The exhibition, Feeling is Mutual, explores different strategies of relating through three intersecting yet divergent artistic projects, all of which approach the idea of mutuality but in terms that are very much left open-ended. As the title itself conveys, the very fact that “feeling is mutual” does not necessarily articulate what that feeling is, and, in leaving this door slightly ajar, does not presuppose to know how participants, audience members, or the public will re-relate. Even the subtle yet poignant dropping of an article - the “the” before “feeling” - is an important acknowledgement of the complex and difficult-to-account-for chain of events that encompass the creative act. As described by Marcel Duchamp in a lecture late in the artist’s life, “the creative act is not performed by the artist alone; the spectator brings the work in contact with the external world by deciphering and interpreting its inner qualifications and thus adds his contribution to the creative act.” While this insight stands true for the field of art in general, it is of particular interest in the context of this exhibition, especially in the careful consideration of the audience and in the crafting of unique modes of address that lie at the core of each of the different projects.
Fellow Chicago-based artist Latham Zearfoss also carved out a unique space within the gallery for his installation Court of Public Apology #1 (or COPA). Taking cue from the Gacaca court system established in Rwanda after the genocide that took place there in 1994, Zearfoss’s work takes the form of a public forum wherein recordings of both publicly addressed and personal apologies are presented for visitors’ consideration. The system from which this work is modeled, the Gacaca court, serves a type of community justice intended to facilitate the collective healing of a country devastated by internal strife. The court was established in 2001 and provided a public space for the delivery of apologies by those accused of having partaken in genocidal acts, the goal of which is geared towards reconciliation, rather than the issuance of further punitive measures. At its very core, the system - and by extension, the installation COPA - is founded on the human capacity for empathy, an important distinguishing characteristic of our species. For his contribution to Feeling is Mutual, Zearfoss focuses our attention on this potent though often latent capacity, presenting the audience members with evocative questions as to the limits of our abilities to connect with one another, to identify ourselves in others, and to understand how one person’s failures, mistakes, struggles, and triumphs, are also our own.
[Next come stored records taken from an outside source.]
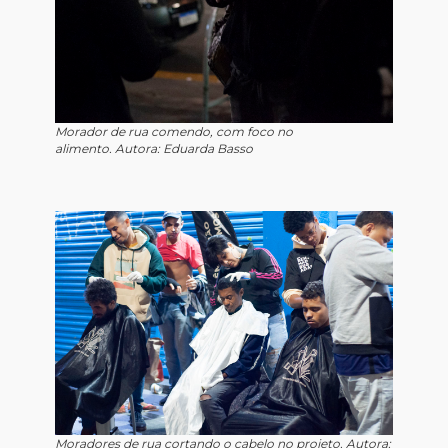
Morador de rua comendo, com foco no
alimento. Autora: Eduarda Basso
Moradores de rua cortando o cabelo no projeto. Autora: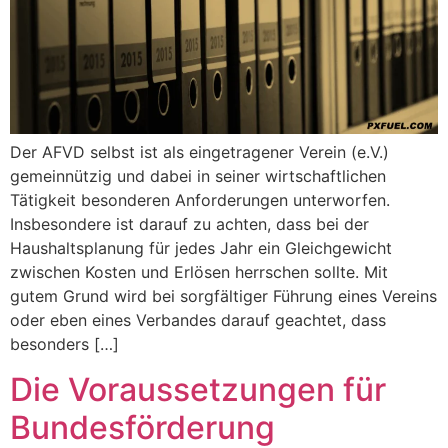
Der AFVD selbst ist als eingetragener Verein (e.V.)
gemeinnützig und dabei in seiner wirtschaftlichen
Tätigkeit besonderen Anforderungen unterworfen.
Insbesondere ist darauf zu achten, dass bei der
Haushaltsplanung für jedes Jahr ein Gleichgewicht
zwischen Kosten und Erlösen herrschen sollte. Mit
gutem Grund wird bei sorgfältiger Führung eines Vereins
oder eben eines Verbandes darauf geachtet, dass
besonders […]
Die Voraussetzungen für
Bundesförderung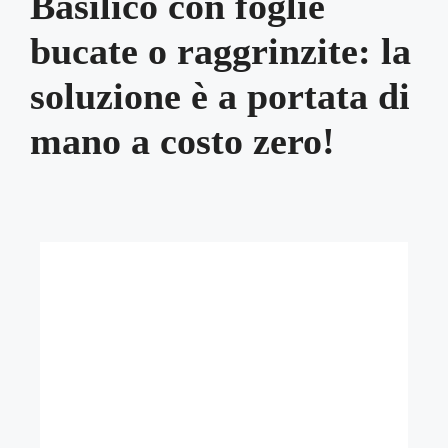
Basilico con foglie
bucate o raggrinzite: la
soluzione è a portata di
mano a costo zero!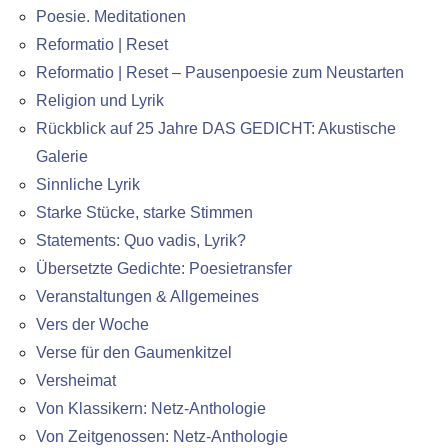
Poesie. Meditationen
Reformatio | Reset
Reformatio | Reset – Pausenpoesie zum Neustarten
Religion und Lyrik
Rückblick auf 25 Jahre DAS GEDICHT: Akustische
Galerie
Sinnliche Lyrik
Starke Stücke, starke Stimmen
Statements: Quo vadis, Lyrik?
Übersetzte Gedichte: Poesietransfer
Veranstaltungen & Allgemeines
Vers der Woche
Verse für den Gaumenkitzel
Versheimat
Von Klassikern: Netz-Anthologie
Von Zeitgenossen: Netz-Anthologie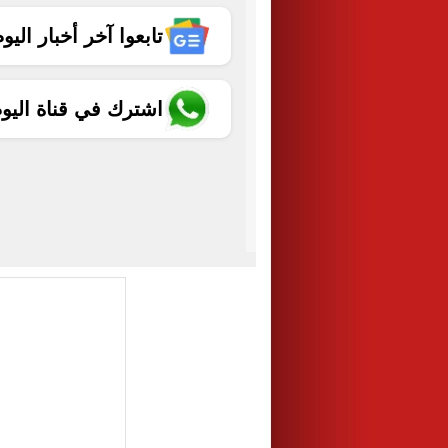
تابعوا آخر أخبار اليوم الساب
اشترك في قناة اليو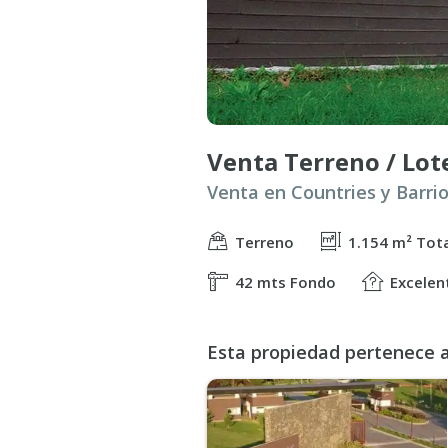
Terreno
1.154 m² Tot
42 mts Fondo
Excelen
Esta propiedad pertenece a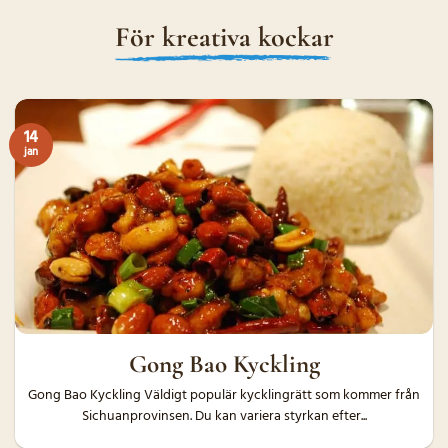
För kreativa kockar
14
jan
Gong Bao Kyckling
Gong Bao Kyckling Väldigt populär kycklingrätt som kommer från
Sichuanprovinsen. Du kan variera styrkan efter...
For the recordings, Zearfoss solicited personal apologies alongside those culled from history and popular media, and committed them to audio files that are amplified in the gallery. The audience - invited to sit on one of the many tree stumps arranged to create a sort of amphitheater-like configurement - bears witness to this public issuance, and assumes the role of the jury in weighing the sincerity and merits of the apology. In setting up this situation, Zearfoss too creates a public space and collective experience that, while initiated under the auspices of art, bring people together in the imagining of an alternative justice system founded on the principles of asking for and granting of forgiveness. What happens when an institution so engrossed in assessing punitive damage instead focuses on the restorative impact of eliciting empathy and understanding? By creating such a physical space within the gallery, Zearfoss also creates a mental space for the consideration of other models, of other ways of relating to one another, and, most importantly of all, room for hope.
The organization of an exhibition such as this offers a wonderful opportunity to think more concertedly about the multifaceted role of art and how creativity supports and solidifies social bonds. While the notion of mutuality is deeply informative to each of the projects in this exhibition, it is also fundamental to the ways that each of these projects and the artists - along with the curatorial team of the Happy Collaborationists - all come together in the shared space of the gallery. Underlying and informing the entire working methodology of this exhibition is the very recognition that the work, the exhibition, the process, and the engagement with visitors are all infinitely more interesting and potentially profound when embarked upon together. Divergent as they may be at times, and involving different strategies in how they address their various interlocutors, there still persists a connective and collective understanding between them. Left unspoken, but ringing true is the lasting sentiment: without you, I am nothing.